PollyO is a vigorous, globe-shaped tree with high nut yield. Nuts are small to medium in size, but larger than Yamhill and drop a few days earlier. Nuts are round with thin shells and are a blanching variety, meaning the brown skin, or pellicle, must be removed with heat. They mature early and have high kernel percentages.
PollyO’s lineage comes from trees originating in Spain, Italy and England. It was named in honor of Polly Owen, who served as director of the hazelnut industry office from 1995-2018. During her years of service to the industry, Owen worked with university researchers, government officials, four industry organizations and hundreds of growers. Newton started some PollyO trees for Owen and gifted them to her so she could grow some of her namesake hazelnuts. Nurseries can obtain licensing agreements for PollyO from OSU, but sales are strictly limited to only the United States for the first four years after release.

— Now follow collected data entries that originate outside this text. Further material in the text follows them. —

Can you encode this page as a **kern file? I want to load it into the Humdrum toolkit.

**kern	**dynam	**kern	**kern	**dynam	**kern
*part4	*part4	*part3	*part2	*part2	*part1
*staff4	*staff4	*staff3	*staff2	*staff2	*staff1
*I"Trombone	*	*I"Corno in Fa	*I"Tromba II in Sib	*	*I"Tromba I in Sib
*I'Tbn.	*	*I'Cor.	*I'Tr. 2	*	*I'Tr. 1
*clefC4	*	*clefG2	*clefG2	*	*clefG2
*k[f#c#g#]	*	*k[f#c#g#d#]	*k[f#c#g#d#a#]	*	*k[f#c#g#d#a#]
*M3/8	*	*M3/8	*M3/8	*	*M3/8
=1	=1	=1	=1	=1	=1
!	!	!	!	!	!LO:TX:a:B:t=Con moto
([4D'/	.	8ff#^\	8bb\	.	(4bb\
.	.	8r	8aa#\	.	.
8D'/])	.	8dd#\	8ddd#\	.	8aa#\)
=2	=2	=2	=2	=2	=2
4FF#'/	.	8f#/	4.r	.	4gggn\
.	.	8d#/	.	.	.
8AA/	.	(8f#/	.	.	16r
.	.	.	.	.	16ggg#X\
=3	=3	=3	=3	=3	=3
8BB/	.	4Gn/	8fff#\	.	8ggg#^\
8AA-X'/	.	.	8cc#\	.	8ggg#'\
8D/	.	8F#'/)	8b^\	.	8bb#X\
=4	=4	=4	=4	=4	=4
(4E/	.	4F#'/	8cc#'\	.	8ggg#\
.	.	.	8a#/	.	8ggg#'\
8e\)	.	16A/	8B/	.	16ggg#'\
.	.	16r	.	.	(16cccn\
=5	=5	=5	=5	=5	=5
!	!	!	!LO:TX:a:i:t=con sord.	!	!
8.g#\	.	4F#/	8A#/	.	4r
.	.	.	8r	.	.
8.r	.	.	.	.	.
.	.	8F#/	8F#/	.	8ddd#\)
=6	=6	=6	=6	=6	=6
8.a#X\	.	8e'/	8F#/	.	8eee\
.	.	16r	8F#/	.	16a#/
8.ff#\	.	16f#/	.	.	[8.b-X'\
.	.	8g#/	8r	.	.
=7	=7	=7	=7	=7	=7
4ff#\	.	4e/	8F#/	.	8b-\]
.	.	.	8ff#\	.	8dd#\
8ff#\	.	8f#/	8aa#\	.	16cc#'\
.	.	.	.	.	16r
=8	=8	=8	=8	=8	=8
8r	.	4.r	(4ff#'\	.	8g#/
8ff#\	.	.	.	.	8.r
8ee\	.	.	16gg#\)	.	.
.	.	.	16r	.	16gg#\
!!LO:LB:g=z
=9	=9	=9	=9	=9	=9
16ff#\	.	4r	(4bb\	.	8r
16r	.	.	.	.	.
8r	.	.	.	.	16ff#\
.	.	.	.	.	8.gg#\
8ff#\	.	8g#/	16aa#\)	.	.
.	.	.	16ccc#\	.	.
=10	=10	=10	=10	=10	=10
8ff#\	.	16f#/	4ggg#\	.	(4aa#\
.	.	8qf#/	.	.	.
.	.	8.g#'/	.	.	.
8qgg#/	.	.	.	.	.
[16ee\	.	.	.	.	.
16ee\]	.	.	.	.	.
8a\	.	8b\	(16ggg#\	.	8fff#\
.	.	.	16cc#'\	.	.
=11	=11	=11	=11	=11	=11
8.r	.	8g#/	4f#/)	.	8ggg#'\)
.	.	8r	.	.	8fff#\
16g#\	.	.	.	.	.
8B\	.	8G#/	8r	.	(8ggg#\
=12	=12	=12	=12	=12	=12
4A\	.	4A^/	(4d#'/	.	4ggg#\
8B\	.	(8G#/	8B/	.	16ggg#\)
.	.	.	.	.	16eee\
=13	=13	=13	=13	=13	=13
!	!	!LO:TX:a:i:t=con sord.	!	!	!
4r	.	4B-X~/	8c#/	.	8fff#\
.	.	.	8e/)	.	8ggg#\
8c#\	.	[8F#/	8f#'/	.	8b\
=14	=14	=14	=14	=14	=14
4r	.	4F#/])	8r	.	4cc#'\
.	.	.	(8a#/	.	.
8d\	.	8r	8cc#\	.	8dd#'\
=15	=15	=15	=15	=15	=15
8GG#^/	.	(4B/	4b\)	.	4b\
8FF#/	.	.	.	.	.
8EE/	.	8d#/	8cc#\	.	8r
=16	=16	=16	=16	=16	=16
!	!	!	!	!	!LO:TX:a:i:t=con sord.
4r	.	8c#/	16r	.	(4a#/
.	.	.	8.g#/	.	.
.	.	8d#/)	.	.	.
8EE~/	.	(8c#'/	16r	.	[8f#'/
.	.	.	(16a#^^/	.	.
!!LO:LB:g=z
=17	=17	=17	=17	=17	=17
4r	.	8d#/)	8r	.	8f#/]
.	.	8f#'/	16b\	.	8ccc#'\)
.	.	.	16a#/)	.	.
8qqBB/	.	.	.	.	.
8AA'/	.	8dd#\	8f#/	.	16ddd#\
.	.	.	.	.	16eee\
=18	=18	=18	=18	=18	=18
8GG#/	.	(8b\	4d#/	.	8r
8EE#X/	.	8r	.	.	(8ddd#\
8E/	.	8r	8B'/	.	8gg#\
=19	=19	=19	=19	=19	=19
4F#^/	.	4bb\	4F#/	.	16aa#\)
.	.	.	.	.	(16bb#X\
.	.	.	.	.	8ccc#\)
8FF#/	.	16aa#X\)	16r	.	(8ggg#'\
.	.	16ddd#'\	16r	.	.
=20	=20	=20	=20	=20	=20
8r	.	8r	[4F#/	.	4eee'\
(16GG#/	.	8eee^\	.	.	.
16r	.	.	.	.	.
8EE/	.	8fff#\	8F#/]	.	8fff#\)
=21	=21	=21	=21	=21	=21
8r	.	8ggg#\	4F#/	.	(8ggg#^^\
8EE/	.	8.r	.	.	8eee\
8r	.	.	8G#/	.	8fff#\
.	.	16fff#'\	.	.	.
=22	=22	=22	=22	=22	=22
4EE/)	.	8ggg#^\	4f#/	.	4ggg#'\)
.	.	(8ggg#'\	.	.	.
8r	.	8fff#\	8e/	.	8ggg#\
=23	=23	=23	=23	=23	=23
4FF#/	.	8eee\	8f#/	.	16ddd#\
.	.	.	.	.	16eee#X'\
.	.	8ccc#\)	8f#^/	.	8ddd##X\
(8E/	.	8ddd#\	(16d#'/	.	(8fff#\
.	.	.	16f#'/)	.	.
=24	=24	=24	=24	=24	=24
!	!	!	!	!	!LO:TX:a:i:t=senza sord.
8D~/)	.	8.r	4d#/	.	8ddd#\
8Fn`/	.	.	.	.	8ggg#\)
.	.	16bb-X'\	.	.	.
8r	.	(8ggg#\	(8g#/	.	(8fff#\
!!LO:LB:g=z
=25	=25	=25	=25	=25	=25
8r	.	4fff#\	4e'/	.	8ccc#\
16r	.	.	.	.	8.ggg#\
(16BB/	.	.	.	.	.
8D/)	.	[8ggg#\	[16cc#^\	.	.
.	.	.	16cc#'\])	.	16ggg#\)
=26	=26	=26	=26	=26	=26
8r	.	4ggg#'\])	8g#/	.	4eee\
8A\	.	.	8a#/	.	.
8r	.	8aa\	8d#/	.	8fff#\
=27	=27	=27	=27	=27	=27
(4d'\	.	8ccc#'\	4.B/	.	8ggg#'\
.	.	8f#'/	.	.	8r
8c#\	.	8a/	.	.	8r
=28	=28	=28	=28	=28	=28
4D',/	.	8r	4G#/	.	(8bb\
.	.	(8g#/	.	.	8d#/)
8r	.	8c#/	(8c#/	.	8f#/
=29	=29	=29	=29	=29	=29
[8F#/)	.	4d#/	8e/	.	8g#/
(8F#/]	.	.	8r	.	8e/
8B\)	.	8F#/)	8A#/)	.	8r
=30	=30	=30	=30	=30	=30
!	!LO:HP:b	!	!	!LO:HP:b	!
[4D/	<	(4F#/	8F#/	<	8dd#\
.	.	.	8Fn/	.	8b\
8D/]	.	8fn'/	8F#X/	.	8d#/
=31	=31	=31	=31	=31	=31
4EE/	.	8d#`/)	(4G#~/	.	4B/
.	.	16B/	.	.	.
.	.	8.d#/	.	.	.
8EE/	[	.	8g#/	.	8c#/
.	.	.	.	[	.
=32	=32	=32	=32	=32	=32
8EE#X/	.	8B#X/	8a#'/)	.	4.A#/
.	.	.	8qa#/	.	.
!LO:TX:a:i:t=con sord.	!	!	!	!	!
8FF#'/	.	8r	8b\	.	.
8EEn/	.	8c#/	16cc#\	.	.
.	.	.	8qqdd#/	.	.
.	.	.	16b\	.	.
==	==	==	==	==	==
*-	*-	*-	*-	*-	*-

According to OSU, PollyO nuts are in the range of 11 to 13 mm, which is the size preferred by major chocolate makers. Also noted by OSU is the early-season nut maturity—growers may cash in on the premium price offered by some hazelnut handlers for early nut delivery with PollyO. Early harvest before fall rains also equates to lower drying costs and higher nut yield.
In OSU trials from 2013-17, nuts of PollyO showed high percentages of good nuts, and low percentages of blanks, twins, poorly filled nuts, brown stain and kernels with black tips. Mold issues are similar in percentage to Jefferson. Kernel percent (kernel weight to nut weight) averaged 47% in trials.
It takes 18 years of testing before OSU releases a new variety. Most don’t make it. The university makes around 20,000 crosses a year, according to Newton. Maybe one of those makes it into the mainstream. OSU tests numbered varieties in Newton’s orchards. In 2019, he had approximately 50 trees being tested, with 15 different numbers. All of them, except the four which received the name PollyO, were removed at the end of that season.